-------- Passage shown --------

I think it speaks for itself. You know, we're seeing a great performance on these projects. We are optimistic. We try to guide as we see it. But, you know, we don't sandbag. but we're really seeing some surprises to the upside and i think that you know we would we would love to see further surprises to the upside but we really try to call it as we see it but i guess if you raise the guidance is it based on what you saw on 1q continuing
Or is it sort of assuming that you get back to a more normal level? Or what does it say about the expectations for the balance of the year?
Well, it says that we're seeing increasing results that recalibrate our analysis. And as we look at the projects coming forward, we think that's appropriate recalibration. You know, we learn along the way. And we love to learn on the upside. But you know what? Every now and then, you go the other way. Right now, our oil assets are really, really performing well.
Great. I appreciate those comments, Tom. Thank you.
Your next question comes from a line of Michael Cielo from Stevens. Your line is open.
Hi. Good morning, everybody. Tom, you talked about being ready to grow your Marcellus production when the market signals you should. I want to get your view on constraints on pipelines or I guess Blake talked about the rig and crew situation softening, but any potential constraints on getting rigs or crews back when you decide to pivot back to growth mode?

-------- Source information --------

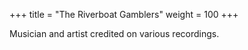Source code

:+++
title = "The Riverboat Gamblers"
weight = 100
+++

Musician and artist credited on various recordings.
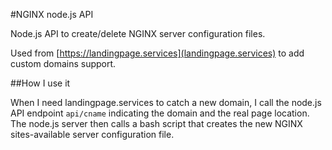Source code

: #NGINX node.js API 

Node.js API to create/delete NGINX server configuration files.

Used from [https://landingpage.services](landingpage.services) to add custom domains support.

##How I use it

When I need landingpage.services to catch a new domain, I call the node.js API endpoint `api/cname` indicating the domain and the real page location. The node.js server then calls a bash script that creates the new NGINX sites-available server configuration file.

--------

* Aim of the exercise
Do these statements agree with the call transcript? Answer yes or no for each, quoting the words from the transcript that decide it. (a) The oil assets are currently performing well. (b) The company sandbags its guidance. (c) The rig and crew situation has been tightening.

* Output for this exercise
(a) Yes: "Right now, our oil assets are really, really performing well."
(b) No: "we don't sandbag."
(c) No: "the rig and crew situation softening"